> **Input material**:
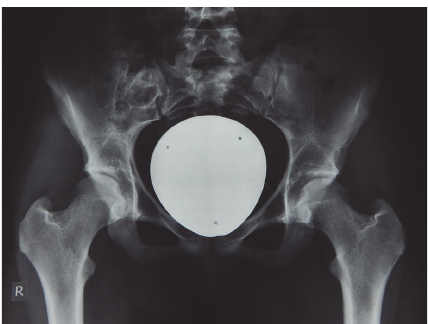
Figure 1: Plain radiograph of the pelvis, initially erroneously diagnosed as normal. Retrospectively, asymmetry of the SIJ is observed which was originally misdiagnosed as bowel gas.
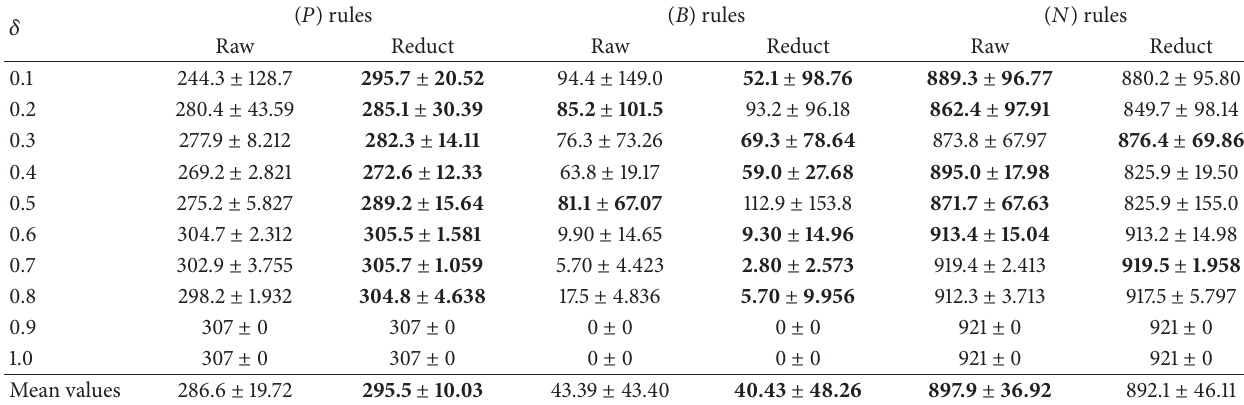
Table 4: The decision rules between raw data and decision-monotonicity criterion based reducts (Soybean).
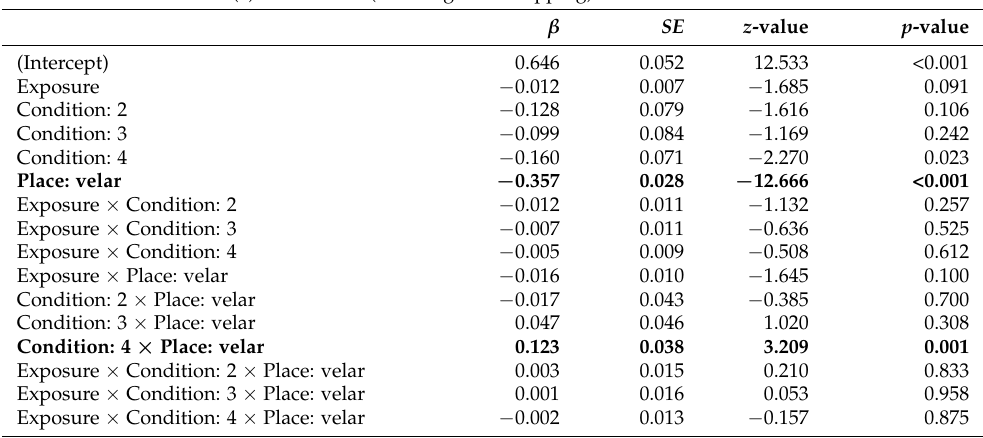
Table A1. Fixed-effect coefficients in Model 1 of the log odds of voiceless identification (HeardVoice- less). Model formula: HeardVoiceless ~ Exposure * Condition * Place + (1 | Participant). Exposure was coded as continuous and centered; Condition as categorical, with four alternate reference levels (a–d); and Place as categorical. Significant effects are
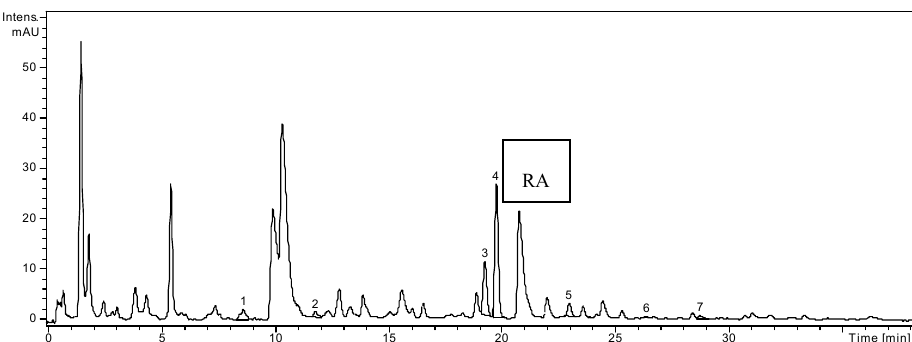
Figure 2. HPLC chromatogram of O.basilicum sample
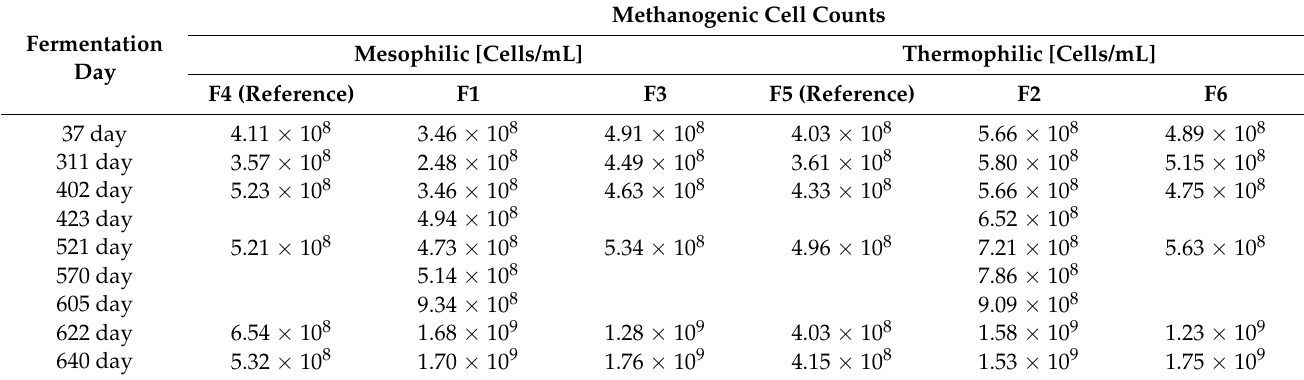
Table 4. Semi-automated cell counts by quantitative microscopy, during long-term anaerobic diges- tion of wheat straw, with ‘synthetic manure’ in the six fully automated and continuously stirred fermenters F1–F6. Data for only auto-fluorescent methanogenic cells.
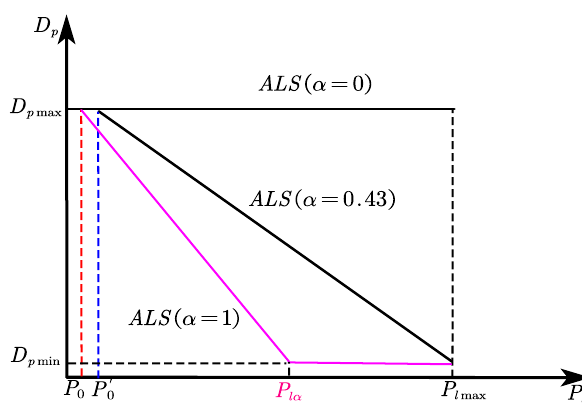
Figure 9. Load-sensitive characteristics for ASL-EHA.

> **What you are asked to do**:
Starting with the first entry and ending with the last, reproduce the listing exactly, without its pictures.

> **Exercise output**:
Figure 1: Plain radiograph of the pelvis, initially erroneously diagnosed as normal. Retrospectively, asymmetry of the SIJ is observed which was originally misdiagnosed as bowel gas.
Table 4: The decision rules between raw data and decision-monotonicity criterion based reducts (Soybean).
Table A1. Fixed-effect coefficients in Model 1 of the log odds of voiceless identification (HeardVoice- less). Model formula: HeardVoiceless ~ Exposure * Condition * Place + (1 | Participant). Exposure was coded as continuous and centered; Condition as categorical, with four alternate reference levels (a–d); and Place as categorical. Significant effects are
Figure 2. HPLC chromatogram of O.basilicum sample
Table 4. Semi-automated cell counts by quantitative microscopy, during long-term anaerobic diges- tion of wheat straw, with ‘synthetic manure’ in the six fully automated and continuously stirred fermenters F1–F6. Data for only auto-fluorescent methanogenic cells.
Figure 9. Load-sensitive characteristics for ASL-EHA.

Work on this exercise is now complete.